▶ [Goal of the exercise]: Please write out all the data that follows exactly, without the pictures.

= Beginning of Section =

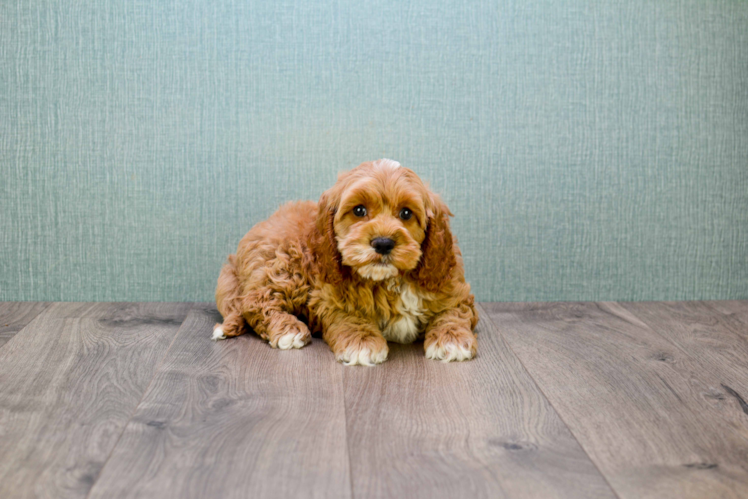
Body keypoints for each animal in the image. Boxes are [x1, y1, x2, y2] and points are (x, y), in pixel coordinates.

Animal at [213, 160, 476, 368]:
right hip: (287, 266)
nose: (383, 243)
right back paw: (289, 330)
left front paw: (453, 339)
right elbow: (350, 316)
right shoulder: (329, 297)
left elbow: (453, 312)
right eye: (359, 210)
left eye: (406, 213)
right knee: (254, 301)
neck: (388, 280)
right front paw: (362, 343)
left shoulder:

= End of Section =

▶ [Task answer]:
Body keypoints for each animal in the image. Boxes are [x1, y1, x2, y2] and points are (x, y), in pixel coordinates.

Animal at [213, 160, 476, 368]:
right hip: (287, 266)
nose: (383, 243)
right back paw: (289, 330)
left front paw: (453, 339)
right elbow: (350, 316)
right shoulder: (329, 297)
left elbow: (453, 312)
right eye: (359, 210)
left eye: (406, 213)
right knee: (254, 301)
neck: (388, 280)
right front paw: (362, 343)
left shoulder:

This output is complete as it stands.